Lets balance this dataset and train another ANN.

# Resample and TensorFlow

In [None]:
df = pd.read_csv('/kaggle/input/credit-card-customers/BankChurners.csv')

In [None]:
del df['Naive_Bayes_Classifier_Attrition_Flag_Card_Category_Contacts_Count_12_mon_Dependent_count_Education_Level_Months_Inactive_12_mon_1']
del df['Naive_Bayes_Classifier_Attrition_Flag_Card_Category_Contacts_Count_12_mon_Dependent_count_Education_Level_Months_Inactive_12_mon_2']
del df['CLIENTNUM']

In [None]:
df.groupby('Attrition_Flag').count()['Customer_Age']

In [None]:
df_minority = df.loc[df['Attrition_Flag'] == 'Attrited Customer']
df_majority = df.loc[df['Attrition_Flag'] == 'Existing Customer']

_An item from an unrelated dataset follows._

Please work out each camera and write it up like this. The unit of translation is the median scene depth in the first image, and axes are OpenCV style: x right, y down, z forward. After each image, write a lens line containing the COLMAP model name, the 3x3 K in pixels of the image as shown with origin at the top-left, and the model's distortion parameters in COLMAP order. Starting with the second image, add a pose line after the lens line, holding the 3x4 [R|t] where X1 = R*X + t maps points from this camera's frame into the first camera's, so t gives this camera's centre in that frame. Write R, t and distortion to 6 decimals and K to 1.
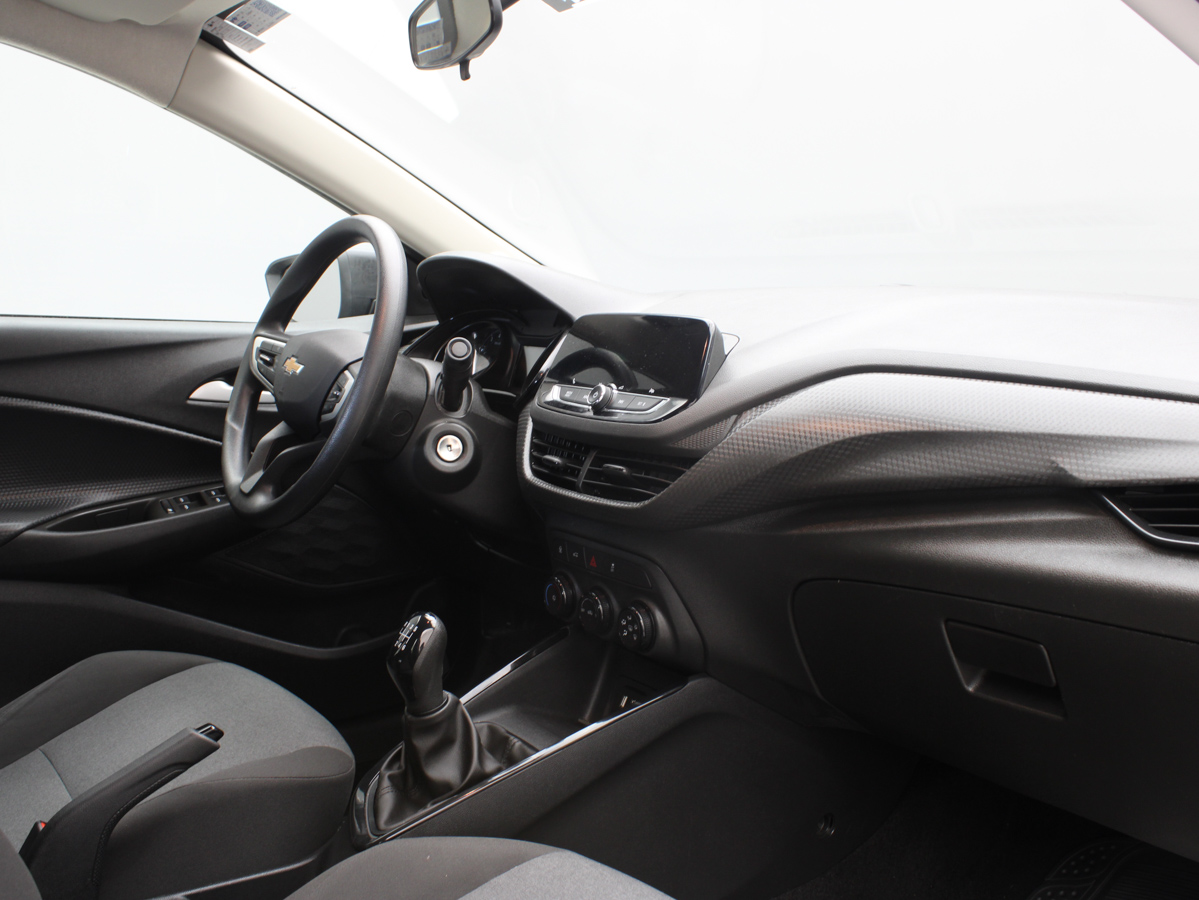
lens RADIAL K [[1241.2, 0, 599.5], [0, 1241.2, 450.0], [0, 0, 1]] dist [-0.143903, 0.160890]
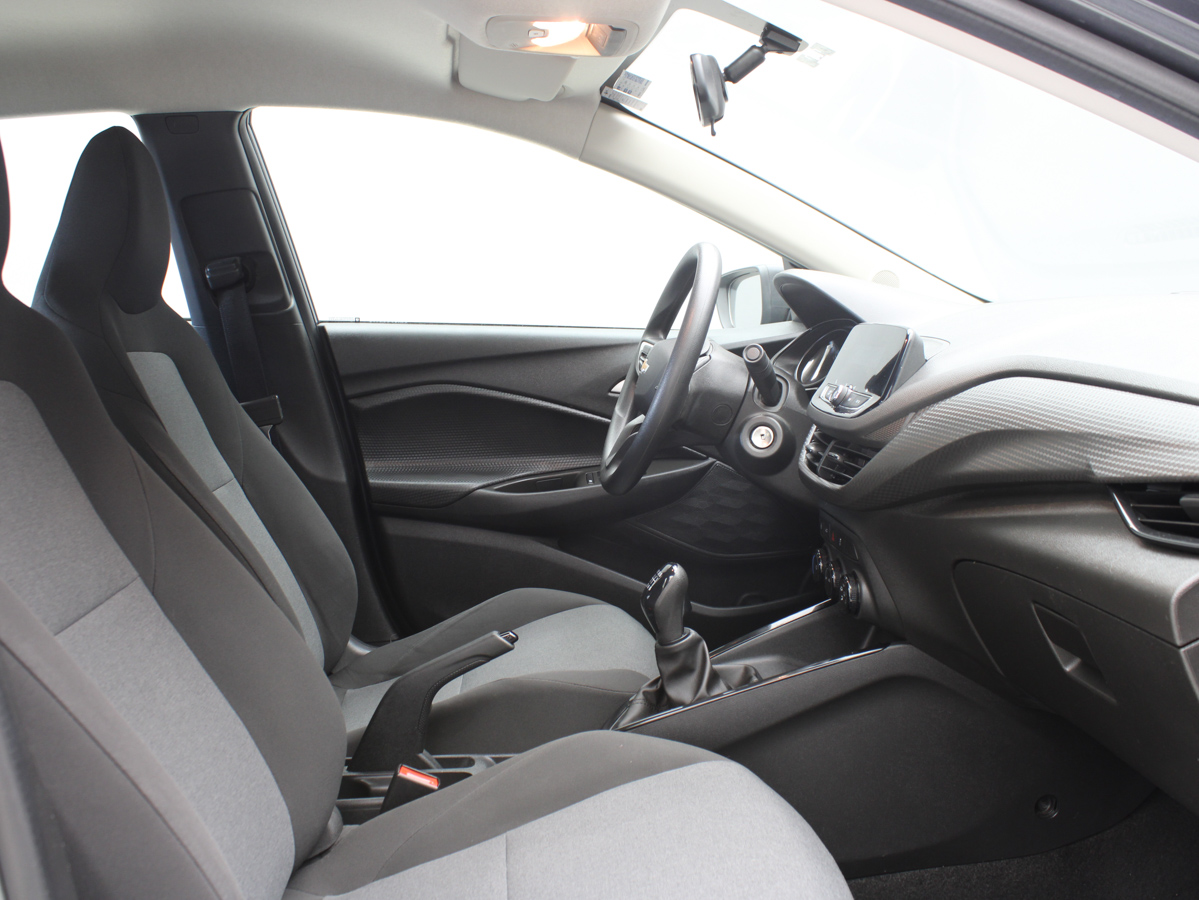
lens RADIAL K [[1241.2, 0, 599.5], [0, 1241.2, 450.0], [0, 0, 1]] dist [-0.143903, 0.160890]
pose [[0.865586, 0.041542, -0.499034, 0.377339], [-0.042239, 0.999058, 0.009902, 0.006510], [0.498975, 0.012507, 0.866526, -0.115384]]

df_minoriry_upscaled = resample(df_minority,replace=True,
                               n_samples=8500,
                               random_state=123)

df1 = pd.concat([df_minoriry_upscaled,df_majority]).reset_index(drop=True)

df1.info()

In [None]:
df1.select_dtypes('object').columns

In [None]:
df1 = pd.get_dummies(df1,columns=['Gender', 'Education_Level', 'Marital_Status',
                                  'Income_Category', 'Card_Category'])

df1['Attrition_Flag'] = df1['Attrition_Flag'].apply(lambda x : 1 if x == 'Attrited Customer' else 0)

In [None]:
X = df1.drop(columns=['Attrition_Flag'])
y = df1['Attrition_Flag']
xtrain,xtest,ytrain,ytest = train_test_split(X,y,test_size=0.3,random_state=101)

In [None]:
scaler = MinMaxScaler()

In [None]:
scaler.fit(xtrain)
xtrain_s = scaler.transform(xtrain)
xtest_s = scaler.transform(xtest)

In [None]:
model = Sequential()

model.add(Dense(37,activation='relu'))
model.add(Dropout(0.2))
model.add(Dense(20,activation='relu'))
model.add(Dropout(0.2))
model.add(Dense(10,activation='relu'))
model.add(Dropout(0.2))
model.add(Dense(5,activation='relu'))
model.add(Dropout(0.2))
model.add(Dense(1,activation='sigmoid'))

model.compile(optimizer='adam',loss='binary_crossentropy')

earlystop = EarlyStopping(patience=25,verbose=1,monitor='val_loss',mode='min')

In [None]:
model.fit(xtrain_s,ytrain,batch_size=128,
         epochs=600,validation_data=(xtest_s,ytest),callbacks=[earlystop])

In [None]:
pred_y = model.predict_classes(xtest_s)

In [None]:
print(classification_report(ytest,pred_y))

This artificial neural network result is still not better than the forest algorithm but its better then the privious ANN.